Аврунин кивнул и мелко-мелко затрясся. Настя еще глубже воткнула расческу в складки сала поверх ремня и наклонилась к его уху:
– А ведь я за тобой особо слежу, Аврунин. Я, конечно, не видела, как ты убиваешь, но дам суду такие показания, что прокурор пальчики оближет. Я тебя, Аврунин, закидаю косвенными уликами по самую макушку. Помнишь, как ты в «Садах Семирамиды» обрабатывал Ингу Харузину? Помнишь, да? – удовлетворенно констатировала она, почувствовав вибрацию. – Помнишь, Инга услышала шорох, ты поднял шишку и швырнул ее за деревья? Вижу, что хорошо помнишь. Так это я там стояла, Аврунин. Стояла и слушала.
– Вы меня с кем-то путаете, – пискнул тот, шевельнув торсом. Он смотрел на Настю собачьими глазами. И даже готов был извиниться, если бы это принесло ему какую-нибудь пользу.
– Передай своему боссу, – сказала Настя, – что его предприятие закрывается. Навсегда. А сам он отправляется в ад.
Она отделилась от него, трясясь от ярости, и быстро пошла к островку деревьев, под кронами которых прятался от солнца Самойлов. Аврунин остался стоять в той же позе, не смея шевельнуться, хотя Насте было все равно, обернется он или нет. Самойлов наблюдал за тем, как она на ходу пытается взять себя в руки, и подумал, что, пожалуй, он рад, что она сунулась под колеса именно его «Жигулей», а не какого-нибудь другого человека. Другого мужчины.

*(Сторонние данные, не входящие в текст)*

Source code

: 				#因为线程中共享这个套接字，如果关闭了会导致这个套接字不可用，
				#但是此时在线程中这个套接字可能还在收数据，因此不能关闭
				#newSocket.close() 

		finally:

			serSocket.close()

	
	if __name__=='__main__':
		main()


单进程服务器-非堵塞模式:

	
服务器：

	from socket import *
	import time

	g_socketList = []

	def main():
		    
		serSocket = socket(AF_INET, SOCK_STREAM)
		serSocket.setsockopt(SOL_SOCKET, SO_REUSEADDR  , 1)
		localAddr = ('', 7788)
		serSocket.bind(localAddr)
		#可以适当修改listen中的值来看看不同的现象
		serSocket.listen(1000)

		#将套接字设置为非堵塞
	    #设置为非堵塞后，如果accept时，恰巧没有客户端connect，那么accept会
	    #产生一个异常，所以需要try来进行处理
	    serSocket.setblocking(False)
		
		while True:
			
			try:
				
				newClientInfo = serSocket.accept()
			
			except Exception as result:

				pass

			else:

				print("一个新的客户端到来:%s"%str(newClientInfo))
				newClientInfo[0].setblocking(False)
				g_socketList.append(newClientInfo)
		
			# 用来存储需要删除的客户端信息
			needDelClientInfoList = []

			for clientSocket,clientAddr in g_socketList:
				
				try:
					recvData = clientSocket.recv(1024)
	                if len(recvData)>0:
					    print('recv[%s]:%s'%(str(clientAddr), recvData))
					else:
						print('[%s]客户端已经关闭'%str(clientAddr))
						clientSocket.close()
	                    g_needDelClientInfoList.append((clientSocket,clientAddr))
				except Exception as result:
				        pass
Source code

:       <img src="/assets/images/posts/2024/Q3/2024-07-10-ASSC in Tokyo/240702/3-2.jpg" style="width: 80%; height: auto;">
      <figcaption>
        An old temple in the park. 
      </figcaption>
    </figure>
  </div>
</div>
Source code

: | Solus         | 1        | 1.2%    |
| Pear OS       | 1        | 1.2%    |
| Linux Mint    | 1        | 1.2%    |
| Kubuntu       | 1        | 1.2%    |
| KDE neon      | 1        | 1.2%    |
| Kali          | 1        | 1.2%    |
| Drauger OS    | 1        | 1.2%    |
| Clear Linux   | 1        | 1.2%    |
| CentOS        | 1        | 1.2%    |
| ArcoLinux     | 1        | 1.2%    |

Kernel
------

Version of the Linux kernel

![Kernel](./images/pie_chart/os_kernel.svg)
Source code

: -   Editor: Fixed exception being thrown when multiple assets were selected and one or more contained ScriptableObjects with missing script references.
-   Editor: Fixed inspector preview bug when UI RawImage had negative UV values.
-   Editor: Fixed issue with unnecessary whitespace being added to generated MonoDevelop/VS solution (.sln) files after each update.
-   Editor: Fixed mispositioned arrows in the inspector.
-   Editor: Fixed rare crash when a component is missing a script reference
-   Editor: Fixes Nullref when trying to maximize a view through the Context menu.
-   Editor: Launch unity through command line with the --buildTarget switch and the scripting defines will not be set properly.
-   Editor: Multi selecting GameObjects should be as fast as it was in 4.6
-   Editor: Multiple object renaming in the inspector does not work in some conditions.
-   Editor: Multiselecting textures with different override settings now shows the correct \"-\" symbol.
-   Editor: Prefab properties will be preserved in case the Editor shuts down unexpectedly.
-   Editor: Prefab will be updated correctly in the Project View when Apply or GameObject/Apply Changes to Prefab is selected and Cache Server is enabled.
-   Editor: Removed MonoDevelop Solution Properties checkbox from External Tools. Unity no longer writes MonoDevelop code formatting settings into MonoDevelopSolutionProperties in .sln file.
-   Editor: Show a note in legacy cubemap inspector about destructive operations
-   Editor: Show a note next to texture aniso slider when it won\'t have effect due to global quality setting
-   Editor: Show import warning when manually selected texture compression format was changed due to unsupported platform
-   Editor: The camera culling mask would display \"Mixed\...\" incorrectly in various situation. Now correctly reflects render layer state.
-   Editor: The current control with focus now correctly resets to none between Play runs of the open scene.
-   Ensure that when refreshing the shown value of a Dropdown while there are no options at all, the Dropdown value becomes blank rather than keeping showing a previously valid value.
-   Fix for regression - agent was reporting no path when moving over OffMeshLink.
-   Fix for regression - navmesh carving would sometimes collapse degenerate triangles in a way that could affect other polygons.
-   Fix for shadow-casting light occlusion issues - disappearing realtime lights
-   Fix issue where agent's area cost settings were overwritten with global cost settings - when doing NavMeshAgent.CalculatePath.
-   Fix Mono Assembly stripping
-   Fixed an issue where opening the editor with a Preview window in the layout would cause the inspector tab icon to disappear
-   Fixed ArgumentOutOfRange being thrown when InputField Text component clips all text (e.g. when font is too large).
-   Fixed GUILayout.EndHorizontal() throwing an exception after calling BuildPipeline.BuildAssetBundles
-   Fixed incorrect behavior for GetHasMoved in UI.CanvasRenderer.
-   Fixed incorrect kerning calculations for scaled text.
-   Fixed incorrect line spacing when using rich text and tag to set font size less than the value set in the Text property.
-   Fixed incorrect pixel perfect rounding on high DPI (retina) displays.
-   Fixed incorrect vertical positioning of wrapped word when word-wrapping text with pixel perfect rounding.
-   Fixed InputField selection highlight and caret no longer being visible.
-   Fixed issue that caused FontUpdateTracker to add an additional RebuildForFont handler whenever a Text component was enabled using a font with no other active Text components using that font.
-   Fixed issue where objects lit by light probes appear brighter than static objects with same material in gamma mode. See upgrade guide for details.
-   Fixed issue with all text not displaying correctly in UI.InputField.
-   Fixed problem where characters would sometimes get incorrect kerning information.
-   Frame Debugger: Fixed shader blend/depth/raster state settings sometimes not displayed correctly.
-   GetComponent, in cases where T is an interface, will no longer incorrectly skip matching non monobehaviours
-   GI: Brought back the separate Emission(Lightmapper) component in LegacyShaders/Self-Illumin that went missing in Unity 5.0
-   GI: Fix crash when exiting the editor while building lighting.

– Что теперь делать? – спросила Настя, когда они снова оказались на забитом машинами шоссе. – Если я пойду в милицию, мне вряд ли кто поверит. Ясюкевич и компания наверняка подготовили липовые документы. По ним я считаюсь неполноценным членом общества. Они поймают меня, и я стану почетной пациенткой психиатрической больницы, где мне зачистят мозги в считанные недели.
С другой стороны, если я не пойду в милицию, то останусь один на один с целой бандой киллеров. Не могу же я прятаться от них вечно? Значит, наша встреча неминуема, а финал предсказуем.
– Не драматизируй, – бросил Самойлов. – Приедем и спокойно во всем разберемся. Не думаю, что Ясюкевич такой большой авторитет, чтобы по одному его заявлению за тобой гонялась вся милиция. Кроме того, в милиции не идиоты сидят! С чего они будут совершенно нормальную женщину передавать в психушку?